8 of 40 comments (clear)

  1. Obvious next step by The+MAZZTer · · Score: 5, Insightful

    Steganography. Of course it alone won't keep a good virus researcher from figuring out what's going on, but Facebook/whoever will just see a legitimate profile (and that may make it that much harder to get it taken down).

    Messages posted, postings on others' walls, images posted, even friends made in a particular order could all carry hidden meaning for watching malware.

    1. Re:Obvious next step by countSudoku() · · Score: 3, Interesting

      I would love to mod this "Like", but I fear that will launch an attach from BotVille. Speaking of which, why not just use a malware metaphor, say farming, build up a fake business around that as a "game". Then let thousands of stupid people who like shitty "games" play it to control and command their warez-botz-thingyz?
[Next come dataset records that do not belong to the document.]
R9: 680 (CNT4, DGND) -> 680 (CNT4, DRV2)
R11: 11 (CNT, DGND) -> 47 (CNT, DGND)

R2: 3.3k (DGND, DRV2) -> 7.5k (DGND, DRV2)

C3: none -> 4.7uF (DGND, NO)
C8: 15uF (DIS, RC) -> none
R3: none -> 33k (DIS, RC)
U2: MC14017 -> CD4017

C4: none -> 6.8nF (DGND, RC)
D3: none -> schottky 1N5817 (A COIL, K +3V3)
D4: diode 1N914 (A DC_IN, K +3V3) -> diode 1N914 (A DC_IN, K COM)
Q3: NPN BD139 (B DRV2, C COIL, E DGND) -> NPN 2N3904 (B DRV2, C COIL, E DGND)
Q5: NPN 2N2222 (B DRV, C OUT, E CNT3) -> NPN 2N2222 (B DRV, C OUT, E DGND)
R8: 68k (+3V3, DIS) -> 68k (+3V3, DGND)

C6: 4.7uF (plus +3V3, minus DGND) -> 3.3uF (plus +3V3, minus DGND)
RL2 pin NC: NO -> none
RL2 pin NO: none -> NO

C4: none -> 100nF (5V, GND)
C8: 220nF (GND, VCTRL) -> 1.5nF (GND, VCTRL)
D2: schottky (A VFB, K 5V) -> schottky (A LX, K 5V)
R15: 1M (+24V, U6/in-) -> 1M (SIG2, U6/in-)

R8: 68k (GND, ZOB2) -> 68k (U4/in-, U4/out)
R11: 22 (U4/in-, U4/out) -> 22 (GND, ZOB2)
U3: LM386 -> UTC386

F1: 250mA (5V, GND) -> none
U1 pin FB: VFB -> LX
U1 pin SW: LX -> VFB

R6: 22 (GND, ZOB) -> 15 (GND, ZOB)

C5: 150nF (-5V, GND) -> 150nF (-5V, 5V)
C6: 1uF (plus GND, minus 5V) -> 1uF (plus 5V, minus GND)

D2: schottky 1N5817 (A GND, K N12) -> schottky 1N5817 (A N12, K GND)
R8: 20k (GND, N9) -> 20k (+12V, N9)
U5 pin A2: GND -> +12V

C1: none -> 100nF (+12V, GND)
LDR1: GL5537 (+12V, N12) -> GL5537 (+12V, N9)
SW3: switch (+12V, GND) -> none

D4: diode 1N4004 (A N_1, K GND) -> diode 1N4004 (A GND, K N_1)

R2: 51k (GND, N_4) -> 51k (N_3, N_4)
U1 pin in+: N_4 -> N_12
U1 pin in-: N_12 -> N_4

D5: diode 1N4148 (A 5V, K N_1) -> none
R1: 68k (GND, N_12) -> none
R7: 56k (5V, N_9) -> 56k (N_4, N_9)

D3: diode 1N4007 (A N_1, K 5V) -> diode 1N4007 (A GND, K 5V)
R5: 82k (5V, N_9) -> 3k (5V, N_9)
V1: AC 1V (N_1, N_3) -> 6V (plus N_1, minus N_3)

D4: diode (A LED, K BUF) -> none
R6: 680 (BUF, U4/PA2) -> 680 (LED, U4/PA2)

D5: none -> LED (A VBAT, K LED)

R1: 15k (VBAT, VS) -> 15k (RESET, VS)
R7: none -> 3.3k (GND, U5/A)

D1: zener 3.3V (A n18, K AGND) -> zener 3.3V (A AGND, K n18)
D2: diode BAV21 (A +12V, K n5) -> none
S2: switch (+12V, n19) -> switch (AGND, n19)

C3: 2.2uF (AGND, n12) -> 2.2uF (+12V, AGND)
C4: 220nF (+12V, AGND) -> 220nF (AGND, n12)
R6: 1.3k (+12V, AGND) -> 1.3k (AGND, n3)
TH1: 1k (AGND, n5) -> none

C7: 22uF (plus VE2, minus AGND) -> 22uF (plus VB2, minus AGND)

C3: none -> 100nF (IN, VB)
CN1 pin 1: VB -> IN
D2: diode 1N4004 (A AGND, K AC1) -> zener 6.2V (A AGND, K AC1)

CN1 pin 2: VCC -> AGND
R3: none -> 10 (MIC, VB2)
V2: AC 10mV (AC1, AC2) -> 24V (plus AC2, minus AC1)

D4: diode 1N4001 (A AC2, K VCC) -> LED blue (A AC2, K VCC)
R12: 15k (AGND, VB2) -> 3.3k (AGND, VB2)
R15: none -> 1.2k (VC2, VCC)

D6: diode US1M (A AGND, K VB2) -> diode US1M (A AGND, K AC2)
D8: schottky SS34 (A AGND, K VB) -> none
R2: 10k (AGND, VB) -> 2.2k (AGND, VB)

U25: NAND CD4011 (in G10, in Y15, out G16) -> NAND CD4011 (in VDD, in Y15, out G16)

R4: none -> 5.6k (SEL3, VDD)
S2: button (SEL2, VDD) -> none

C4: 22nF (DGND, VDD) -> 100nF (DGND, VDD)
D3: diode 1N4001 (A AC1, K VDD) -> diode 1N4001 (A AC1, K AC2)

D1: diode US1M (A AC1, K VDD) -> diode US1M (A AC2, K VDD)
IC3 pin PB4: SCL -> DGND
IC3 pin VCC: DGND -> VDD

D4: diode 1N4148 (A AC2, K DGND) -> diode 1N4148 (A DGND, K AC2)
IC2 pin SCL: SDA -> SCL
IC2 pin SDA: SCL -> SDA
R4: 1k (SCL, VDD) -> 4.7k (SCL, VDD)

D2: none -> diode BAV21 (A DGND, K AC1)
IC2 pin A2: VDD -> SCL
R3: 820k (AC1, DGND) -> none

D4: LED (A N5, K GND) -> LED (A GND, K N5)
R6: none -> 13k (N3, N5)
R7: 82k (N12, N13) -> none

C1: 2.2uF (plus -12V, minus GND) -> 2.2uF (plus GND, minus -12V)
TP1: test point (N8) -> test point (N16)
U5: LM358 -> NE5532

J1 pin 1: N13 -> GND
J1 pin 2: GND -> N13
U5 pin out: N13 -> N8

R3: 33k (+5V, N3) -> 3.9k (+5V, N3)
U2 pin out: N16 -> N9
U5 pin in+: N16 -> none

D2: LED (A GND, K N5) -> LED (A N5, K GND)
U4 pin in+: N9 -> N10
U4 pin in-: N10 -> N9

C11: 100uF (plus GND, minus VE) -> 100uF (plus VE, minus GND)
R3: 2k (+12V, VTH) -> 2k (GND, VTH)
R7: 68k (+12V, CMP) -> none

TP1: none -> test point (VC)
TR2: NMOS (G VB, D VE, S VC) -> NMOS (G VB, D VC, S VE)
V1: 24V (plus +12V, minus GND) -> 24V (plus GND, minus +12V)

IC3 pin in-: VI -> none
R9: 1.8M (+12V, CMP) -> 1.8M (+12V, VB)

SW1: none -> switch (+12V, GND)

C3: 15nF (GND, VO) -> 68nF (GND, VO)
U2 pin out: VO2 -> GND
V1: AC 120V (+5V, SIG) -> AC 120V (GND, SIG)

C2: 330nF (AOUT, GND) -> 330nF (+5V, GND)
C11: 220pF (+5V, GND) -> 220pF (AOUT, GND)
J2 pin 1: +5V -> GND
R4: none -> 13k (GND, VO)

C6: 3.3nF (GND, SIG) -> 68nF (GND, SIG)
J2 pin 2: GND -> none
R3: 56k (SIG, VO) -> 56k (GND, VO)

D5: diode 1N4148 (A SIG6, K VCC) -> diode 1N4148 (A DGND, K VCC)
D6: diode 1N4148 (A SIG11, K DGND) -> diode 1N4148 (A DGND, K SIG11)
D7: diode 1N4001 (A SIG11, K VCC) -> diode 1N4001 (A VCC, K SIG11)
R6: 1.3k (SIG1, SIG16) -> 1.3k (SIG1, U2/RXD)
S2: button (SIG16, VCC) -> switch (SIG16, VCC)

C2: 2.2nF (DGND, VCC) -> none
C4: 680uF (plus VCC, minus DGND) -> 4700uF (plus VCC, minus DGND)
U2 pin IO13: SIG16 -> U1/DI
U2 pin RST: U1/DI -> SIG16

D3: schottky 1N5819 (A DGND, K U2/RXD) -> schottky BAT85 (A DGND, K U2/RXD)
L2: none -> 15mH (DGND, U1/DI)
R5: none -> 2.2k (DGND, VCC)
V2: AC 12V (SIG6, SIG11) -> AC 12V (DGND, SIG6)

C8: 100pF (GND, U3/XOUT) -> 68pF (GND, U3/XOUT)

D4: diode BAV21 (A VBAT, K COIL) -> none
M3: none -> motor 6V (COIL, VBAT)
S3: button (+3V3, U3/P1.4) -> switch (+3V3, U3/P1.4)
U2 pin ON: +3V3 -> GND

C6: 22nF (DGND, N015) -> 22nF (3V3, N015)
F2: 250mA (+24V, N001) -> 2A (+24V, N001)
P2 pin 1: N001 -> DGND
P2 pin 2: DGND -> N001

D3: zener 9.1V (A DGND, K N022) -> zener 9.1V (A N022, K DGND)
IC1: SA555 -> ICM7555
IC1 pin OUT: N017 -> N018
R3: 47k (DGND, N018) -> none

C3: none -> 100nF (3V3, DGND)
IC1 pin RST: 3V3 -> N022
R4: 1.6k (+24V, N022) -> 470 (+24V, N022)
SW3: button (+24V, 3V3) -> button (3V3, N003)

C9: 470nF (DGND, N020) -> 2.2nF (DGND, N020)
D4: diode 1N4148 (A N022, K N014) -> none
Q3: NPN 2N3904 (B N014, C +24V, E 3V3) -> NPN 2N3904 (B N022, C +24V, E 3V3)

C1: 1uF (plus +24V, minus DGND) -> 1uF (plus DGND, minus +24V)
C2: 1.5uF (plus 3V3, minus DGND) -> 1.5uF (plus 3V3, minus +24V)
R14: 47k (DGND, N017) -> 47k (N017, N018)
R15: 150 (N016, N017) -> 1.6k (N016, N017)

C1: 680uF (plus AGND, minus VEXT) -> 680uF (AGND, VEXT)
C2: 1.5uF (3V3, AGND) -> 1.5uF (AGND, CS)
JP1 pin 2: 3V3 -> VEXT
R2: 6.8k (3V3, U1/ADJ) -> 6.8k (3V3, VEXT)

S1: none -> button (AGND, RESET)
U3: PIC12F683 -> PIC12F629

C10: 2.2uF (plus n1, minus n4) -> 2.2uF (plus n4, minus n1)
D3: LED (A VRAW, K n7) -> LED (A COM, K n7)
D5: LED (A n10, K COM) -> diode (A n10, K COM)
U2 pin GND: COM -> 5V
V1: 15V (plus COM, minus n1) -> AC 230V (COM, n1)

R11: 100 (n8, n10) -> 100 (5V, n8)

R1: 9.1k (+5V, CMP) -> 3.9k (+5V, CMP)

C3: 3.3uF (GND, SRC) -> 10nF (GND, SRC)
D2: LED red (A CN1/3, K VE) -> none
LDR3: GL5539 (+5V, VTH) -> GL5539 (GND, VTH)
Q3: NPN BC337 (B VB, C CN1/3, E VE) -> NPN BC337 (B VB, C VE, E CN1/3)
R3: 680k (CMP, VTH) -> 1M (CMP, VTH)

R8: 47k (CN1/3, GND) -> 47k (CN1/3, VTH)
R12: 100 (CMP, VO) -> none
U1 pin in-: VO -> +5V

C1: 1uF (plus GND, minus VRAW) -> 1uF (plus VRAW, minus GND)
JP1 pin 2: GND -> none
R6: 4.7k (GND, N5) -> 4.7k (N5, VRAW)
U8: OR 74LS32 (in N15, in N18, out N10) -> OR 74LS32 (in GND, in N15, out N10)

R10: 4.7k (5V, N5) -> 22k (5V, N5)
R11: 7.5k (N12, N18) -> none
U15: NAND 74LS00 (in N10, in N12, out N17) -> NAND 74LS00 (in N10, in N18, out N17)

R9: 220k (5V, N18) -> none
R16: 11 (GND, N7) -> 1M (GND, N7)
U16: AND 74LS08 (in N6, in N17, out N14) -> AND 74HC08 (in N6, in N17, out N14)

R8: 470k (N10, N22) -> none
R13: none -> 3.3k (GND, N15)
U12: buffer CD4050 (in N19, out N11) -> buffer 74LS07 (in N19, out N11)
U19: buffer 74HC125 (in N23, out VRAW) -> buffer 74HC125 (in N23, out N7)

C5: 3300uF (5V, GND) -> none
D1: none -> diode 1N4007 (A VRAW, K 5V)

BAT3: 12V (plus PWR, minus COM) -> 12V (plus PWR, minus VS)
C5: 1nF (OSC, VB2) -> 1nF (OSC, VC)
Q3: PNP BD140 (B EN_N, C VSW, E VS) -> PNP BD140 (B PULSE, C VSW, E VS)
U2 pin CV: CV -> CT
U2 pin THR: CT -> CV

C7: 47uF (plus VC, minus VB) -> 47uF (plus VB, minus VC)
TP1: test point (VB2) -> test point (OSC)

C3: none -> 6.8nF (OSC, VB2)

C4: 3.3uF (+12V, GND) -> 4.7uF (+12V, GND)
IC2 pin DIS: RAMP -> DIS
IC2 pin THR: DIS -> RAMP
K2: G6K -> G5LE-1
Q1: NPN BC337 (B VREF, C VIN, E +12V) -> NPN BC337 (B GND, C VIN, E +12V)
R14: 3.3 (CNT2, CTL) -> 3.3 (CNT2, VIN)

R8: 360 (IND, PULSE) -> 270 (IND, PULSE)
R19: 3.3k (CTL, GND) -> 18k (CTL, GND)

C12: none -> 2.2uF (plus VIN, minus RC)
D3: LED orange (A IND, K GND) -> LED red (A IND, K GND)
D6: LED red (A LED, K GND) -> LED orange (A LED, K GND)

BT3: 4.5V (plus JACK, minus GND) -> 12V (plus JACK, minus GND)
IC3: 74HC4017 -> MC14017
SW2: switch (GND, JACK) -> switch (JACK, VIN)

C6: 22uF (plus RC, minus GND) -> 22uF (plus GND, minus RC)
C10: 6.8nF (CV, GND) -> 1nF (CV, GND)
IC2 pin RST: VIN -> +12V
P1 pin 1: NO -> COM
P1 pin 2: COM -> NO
Ooops, too late!

      --
      This is the NSA, we're gonna geet U h@x0r5! Also, what is a h@x0r5?
    2. Re:Obvious next step by Anonymous Coward · · Score: 2, Insightful

      The point is still valid regardless of how much you obfuscate the process of searching for commands. Lets say you have a botnet client that scans the images on 10,000 Facebook profiles looking for commands hidden by a steganographic process. A security researcher who has a copy of your botnet client is still able to either disassemble your client or monitor the execution/memory of your client and reverse engineer whatever methods you use to search for commands.

      It's similar to the way a piece of software checks if it has a valid serial; this process may be obfuscated but it's still possible for crackers to reverse engineer this and create a key generator.

      Note: I'm not the same AC as above.

    3. Re:Obvious next step by TheLink · · Score: 3, Funny

      I jokingly suggested something related before- create some software to have servers to join facebook, and those servers can answer stupid quizzes like "20 Ways to know if you're a Windows 2008 R2 server".

      With status messages like:
      ProcessingNode192 is bored (has nothing to do)...
      StorageServer01 is feeling degraded (on array #2)...

      --
  2. Finally, IRC is safe! by lemur3 · · Score: 5, Funny

    I was really starting to worry that these Command & Control things that use IRC chatrooms were going to ruin the good reputation that IRC has built up over the years.

  3. is this news? by WillgasM · · Score: 2, Informative

    I thought they had been doing this for a long time now.